→ **WHAT YOU NEED TO DO**
State how many lines in the listing below hold "none", with no other words.

→ **TASK DATA**
☆ ☆ ☆ ☆ ☆ ☆ ☆
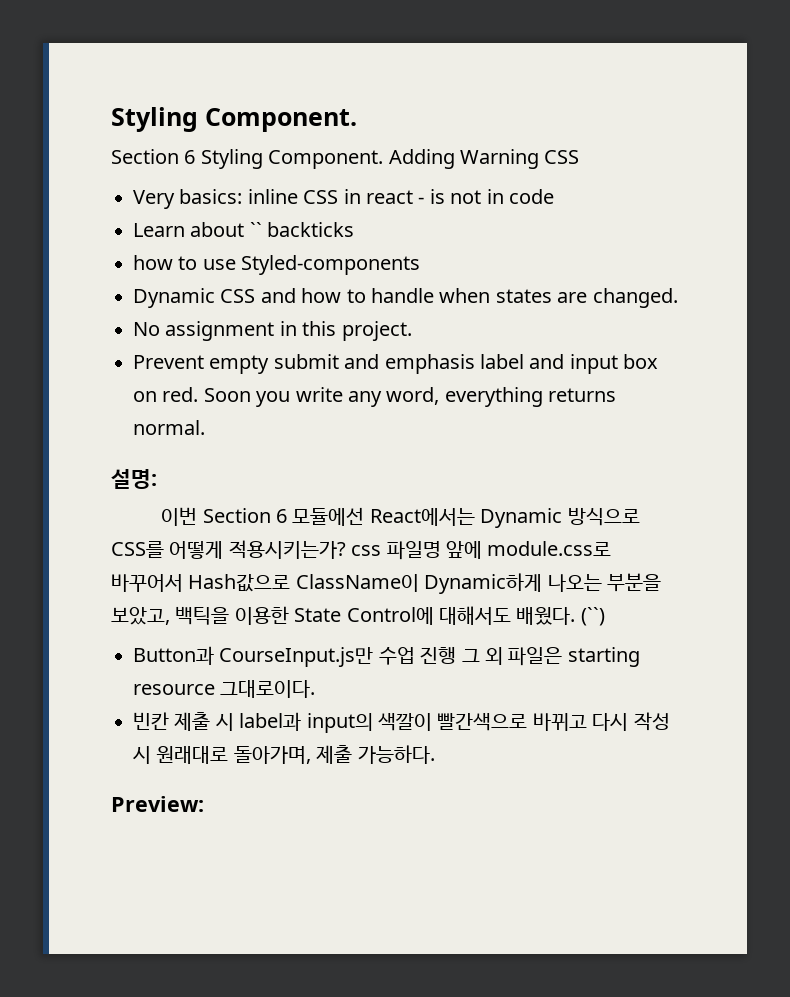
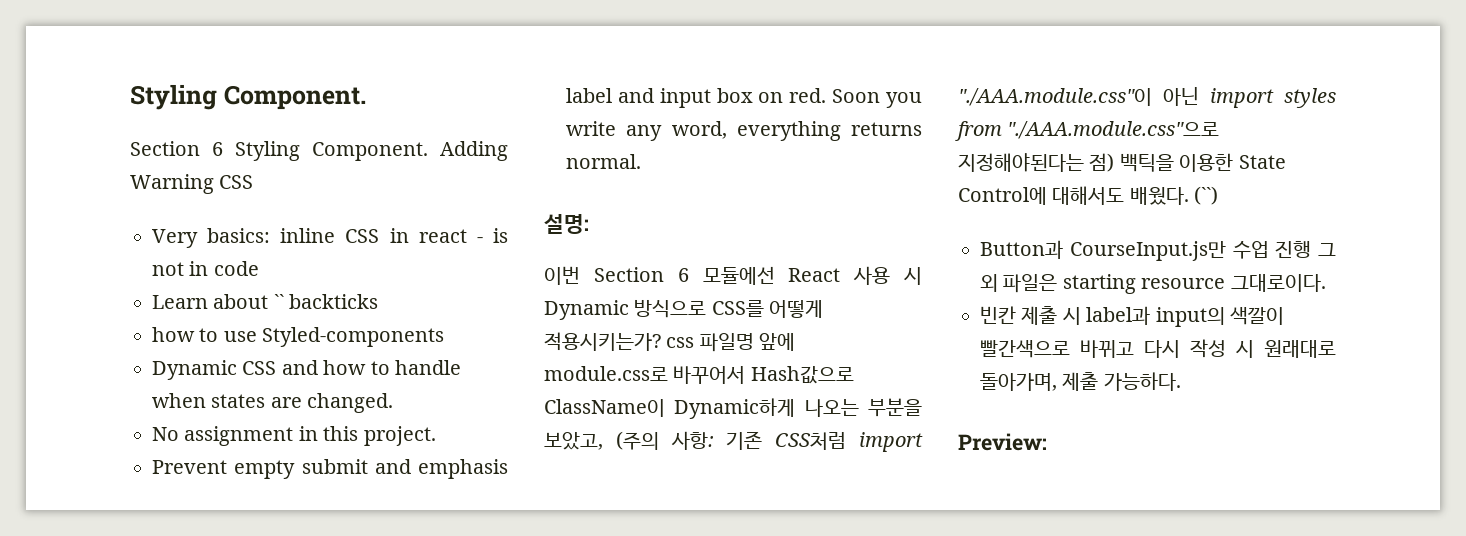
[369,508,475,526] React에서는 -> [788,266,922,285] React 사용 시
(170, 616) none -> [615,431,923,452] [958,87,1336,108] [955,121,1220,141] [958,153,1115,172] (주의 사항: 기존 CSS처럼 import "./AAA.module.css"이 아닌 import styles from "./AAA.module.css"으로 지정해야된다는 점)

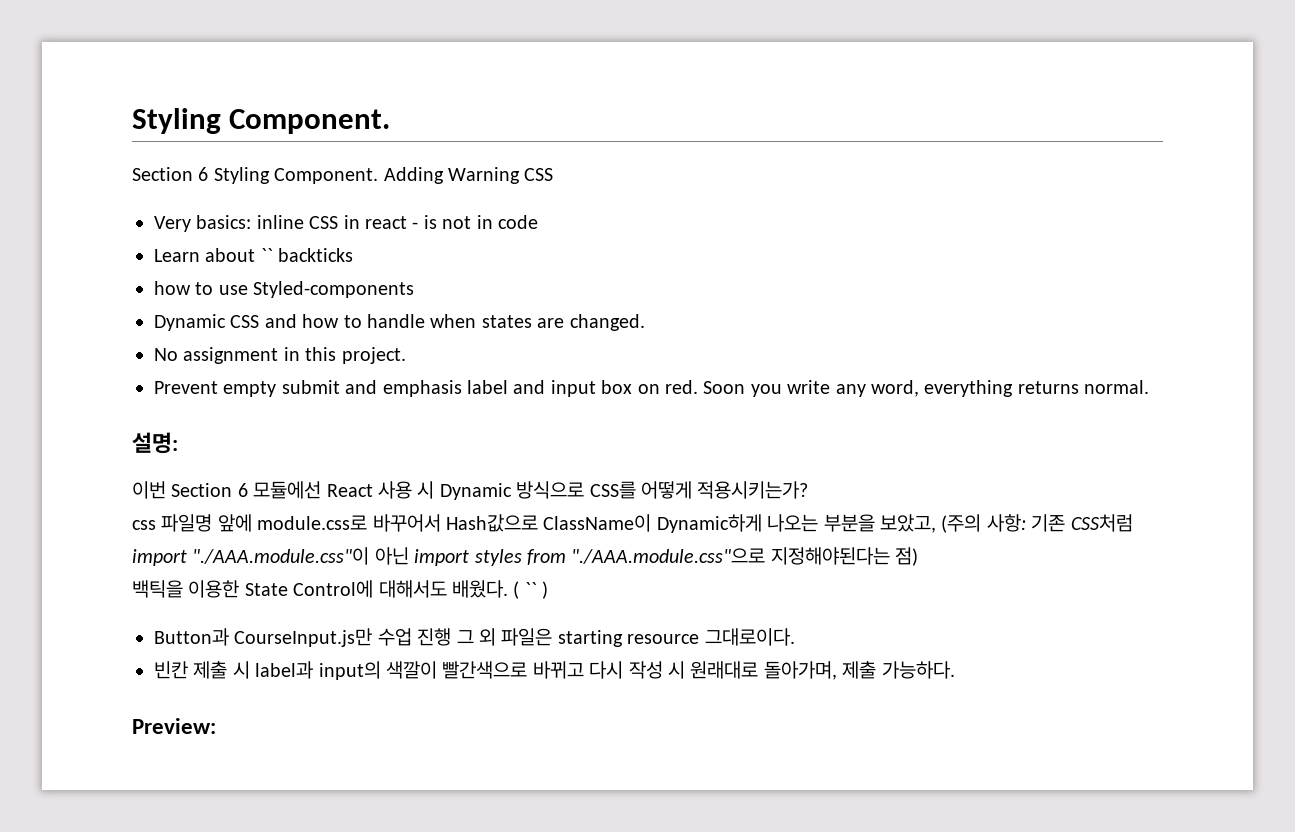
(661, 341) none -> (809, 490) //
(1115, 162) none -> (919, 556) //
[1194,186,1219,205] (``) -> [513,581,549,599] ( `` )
☆ ☆ ☆ ☆ ☆ ☆ ☆
→ **TASK RESPONSE**
3